Extract:
┄┄┄┄┄┄┄┄┄┄

Regulations for crypto asset service providers in the UK
When do firms need to conduct client due diligence (CDD) under the UK's AML regulations?
"Firms must have policies, controls and procedures to identify and scrutinise transactions which are complex or unusually large or unusual patterns of transactions or which have no apparent economic or legal purpose. The previous MLR 2017 requirements obliged firms to have policies, controls and procedures which provide for the identification and scrutiny (a) of transactions which are complex and unusual large, or (b) unusual patterns of transactions, in either case if the transaction(s) have no apparent economic or legal person;
Firms must have ensure that appropriate measures are taken to assess and, if necessary, mitigate any money laundering/terrorist financing (“ML/TF“) risk when adopting “new products, new business practices (including new delivery mechanisms) or new technology”.
Firms must have group-wide policies, controls and procedures for sharing information about clients with other group companies for AML/CTF purposes;
Training requirements for “relevant employees” are extended to any agents the firm uses in its business whose work is relevant to the firm’s compliance with the MLRs or who are otherwise capable of contributing identifying or mitigating MT/TF risk, or preventing or detecting ML/TF."
"You must make sure that your business has adequate internal controls and monitoring systems. These should alert you and other relevant people in your business if criminals try to use your business for money laundering. Once you’ve been made aware of a potential threat, you can take steps to prevent it and report any suspicious activity.
Your controls should include:
appointing a ‘nominated officer’ and making sure that employees know to report any suspicious activity to them
appointing a compliance officer if your business is larger or more complex
identifying the responsibilities of senior managers and providing them with regular information on money laundering risks
training relevant employees on their anti-money laundering responsibilities
documenting and updating your anti-money laundering policies, controls and procedures
introducing measures to make sure that the risk of money laundering is taken into account in the day-to-day running of your business"

┄┄┄┄┄┄┄┄┄┄

Task 1: Duplicate the passage of the text on UK anti-money laundering controls, starting at "Firms must have group-wide" and ending at "any suspicious activity.".
Task 2: Do these statements agree with the text on UK anti-money laundering controls? Answer yes or no for each and quote the deciding words. (a) Every business must appoint a compliance officer, whatever its size. (b) Training requirements also cover agents the firm uses in its business. (c) Senior managers should be given regular information on money laundering risks.

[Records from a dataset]
┄┄┄┄┄┄┄┄┄┄

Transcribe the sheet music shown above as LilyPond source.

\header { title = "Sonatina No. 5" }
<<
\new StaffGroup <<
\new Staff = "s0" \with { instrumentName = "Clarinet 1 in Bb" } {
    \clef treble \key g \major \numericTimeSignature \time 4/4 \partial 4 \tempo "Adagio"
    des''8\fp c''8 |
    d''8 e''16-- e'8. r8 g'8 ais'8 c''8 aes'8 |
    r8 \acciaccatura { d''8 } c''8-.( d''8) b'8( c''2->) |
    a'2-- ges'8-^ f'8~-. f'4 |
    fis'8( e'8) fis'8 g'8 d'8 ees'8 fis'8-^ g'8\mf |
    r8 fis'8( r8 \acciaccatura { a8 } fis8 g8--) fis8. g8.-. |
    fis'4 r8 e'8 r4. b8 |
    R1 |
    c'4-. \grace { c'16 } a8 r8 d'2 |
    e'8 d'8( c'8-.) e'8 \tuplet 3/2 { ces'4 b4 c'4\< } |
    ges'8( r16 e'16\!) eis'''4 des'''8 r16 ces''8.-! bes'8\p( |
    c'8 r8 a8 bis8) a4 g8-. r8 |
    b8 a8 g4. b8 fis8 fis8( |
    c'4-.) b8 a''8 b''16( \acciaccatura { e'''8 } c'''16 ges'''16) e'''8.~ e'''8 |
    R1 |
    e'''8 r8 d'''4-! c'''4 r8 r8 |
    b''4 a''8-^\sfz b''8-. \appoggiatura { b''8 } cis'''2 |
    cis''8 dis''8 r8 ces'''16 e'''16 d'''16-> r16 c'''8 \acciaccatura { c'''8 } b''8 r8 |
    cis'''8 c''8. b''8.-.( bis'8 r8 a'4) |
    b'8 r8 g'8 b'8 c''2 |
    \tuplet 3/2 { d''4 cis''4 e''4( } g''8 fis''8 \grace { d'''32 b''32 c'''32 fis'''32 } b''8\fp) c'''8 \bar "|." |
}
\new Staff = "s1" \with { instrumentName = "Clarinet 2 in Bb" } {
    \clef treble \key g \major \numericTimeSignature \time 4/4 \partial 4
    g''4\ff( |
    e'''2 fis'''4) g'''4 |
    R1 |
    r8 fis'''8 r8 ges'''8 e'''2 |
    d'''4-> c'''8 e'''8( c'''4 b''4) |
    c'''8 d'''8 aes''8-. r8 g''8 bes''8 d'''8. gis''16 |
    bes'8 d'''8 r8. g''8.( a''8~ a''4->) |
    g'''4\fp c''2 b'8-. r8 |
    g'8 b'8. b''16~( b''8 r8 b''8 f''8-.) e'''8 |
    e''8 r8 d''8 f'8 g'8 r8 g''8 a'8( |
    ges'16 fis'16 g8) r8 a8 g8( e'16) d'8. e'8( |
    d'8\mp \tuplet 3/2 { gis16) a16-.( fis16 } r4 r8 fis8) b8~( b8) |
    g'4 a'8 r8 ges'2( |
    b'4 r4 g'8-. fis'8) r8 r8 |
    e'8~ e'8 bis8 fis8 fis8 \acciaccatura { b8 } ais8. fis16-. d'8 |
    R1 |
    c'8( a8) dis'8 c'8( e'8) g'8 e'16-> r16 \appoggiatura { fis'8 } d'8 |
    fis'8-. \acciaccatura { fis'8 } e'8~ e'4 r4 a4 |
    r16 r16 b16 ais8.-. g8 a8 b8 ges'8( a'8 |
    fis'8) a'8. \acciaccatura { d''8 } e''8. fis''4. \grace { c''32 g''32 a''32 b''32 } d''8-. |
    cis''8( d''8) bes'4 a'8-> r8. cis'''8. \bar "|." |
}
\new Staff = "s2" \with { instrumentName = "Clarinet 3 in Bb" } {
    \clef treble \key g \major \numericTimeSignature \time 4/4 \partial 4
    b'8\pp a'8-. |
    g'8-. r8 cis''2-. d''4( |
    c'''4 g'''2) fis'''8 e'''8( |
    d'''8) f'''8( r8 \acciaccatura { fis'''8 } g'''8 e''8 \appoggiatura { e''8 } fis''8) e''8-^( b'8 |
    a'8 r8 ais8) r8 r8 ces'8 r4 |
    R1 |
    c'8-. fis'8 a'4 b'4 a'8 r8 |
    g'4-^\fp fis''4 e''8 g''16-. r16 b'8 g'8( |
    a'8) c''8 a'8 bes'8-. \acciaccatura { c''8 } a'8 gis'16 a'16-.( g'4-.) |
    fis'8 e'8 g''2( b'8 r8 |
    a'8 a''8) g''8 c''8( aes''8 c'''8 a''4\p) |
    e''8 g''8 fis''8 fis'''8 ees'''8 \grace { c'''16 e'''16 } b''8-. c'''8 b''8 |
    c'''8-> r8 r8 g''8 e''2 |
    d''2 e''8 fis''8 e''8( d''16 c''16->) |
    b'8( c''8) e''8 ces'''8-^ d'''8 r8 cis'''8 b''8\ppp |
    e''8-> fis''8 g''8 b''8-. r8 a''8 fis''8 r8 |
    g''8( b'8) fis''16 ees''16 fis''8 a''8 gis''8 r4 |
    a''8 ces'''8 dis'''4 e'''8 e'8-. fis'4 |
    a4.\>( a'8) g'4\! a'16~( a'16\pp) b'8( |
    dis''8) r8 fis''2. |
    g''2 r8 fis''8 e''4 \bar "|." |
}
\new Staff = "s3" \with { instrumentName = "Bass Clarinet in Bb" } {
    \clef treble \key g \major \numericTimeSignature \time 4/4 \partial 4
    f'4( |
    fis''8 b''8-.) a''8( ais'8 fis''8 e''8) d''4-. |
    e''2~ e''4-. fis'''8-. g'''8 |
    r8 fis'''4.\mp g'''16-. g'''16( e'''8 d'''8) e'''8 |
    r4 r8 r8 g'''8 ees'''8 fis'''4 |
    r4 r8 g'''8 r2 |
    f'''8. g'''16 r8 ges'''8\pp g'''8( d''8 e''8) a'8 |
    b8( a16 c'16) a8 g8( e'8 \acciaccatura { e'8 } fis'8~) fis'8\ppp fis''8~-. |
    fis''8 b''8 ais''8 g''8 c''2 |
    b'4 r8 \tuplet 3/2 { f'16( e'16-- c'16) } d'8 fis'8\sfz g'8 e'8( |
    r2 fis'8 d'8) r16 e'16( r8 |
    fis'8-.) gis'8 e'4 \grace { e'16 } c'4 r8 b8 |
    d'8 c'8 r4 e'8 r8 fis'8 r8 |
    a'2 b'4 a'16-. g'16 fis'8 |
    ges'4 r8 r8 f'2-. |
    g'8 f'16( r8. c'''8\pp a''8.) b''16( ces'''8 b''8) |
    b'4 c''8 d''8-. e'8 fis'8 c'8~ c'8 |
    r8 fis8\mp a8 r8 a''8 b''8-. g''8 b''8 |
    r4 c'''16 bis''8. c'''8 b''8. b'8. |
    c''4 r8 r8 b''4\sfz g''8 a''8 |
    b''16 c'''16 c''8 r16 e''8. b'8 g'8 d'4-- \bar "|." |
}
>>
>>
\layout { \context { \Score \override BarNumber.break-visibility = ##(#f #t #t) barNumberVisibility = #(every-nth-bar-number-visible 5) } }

┄┄┄┄┄┄┄┄┄┄

Solution 1:
Firms must have group-wide policies, controls and procedures for sharing information about clients with other group companies for AML/CTF purposes;
Training requirements for “relevant employees” are extended to any agents the firm uses in its business whose work is relevant to the firm’s compliance with the MLRs or who are otherwise capable of contributing identifying or mitigating MT/TF risk, or preventing or detecting ML/TF."
"You must make sure that your business has adequate internal controls and monitoring systems. These should alert you and other relevant people in your business if criminals try to use your business for money laundering. Once you’ve been made aware of a potential threat, you can take steps to prevent it and report any suspicious activity.

Solution 2:
(a) No: "appointing a compliance officer if your business is larger or more complex"
(b) Yes: "are extended to any agents the firm uses in its business"
(c) Yes: "providing them with regular information on money laundering risks"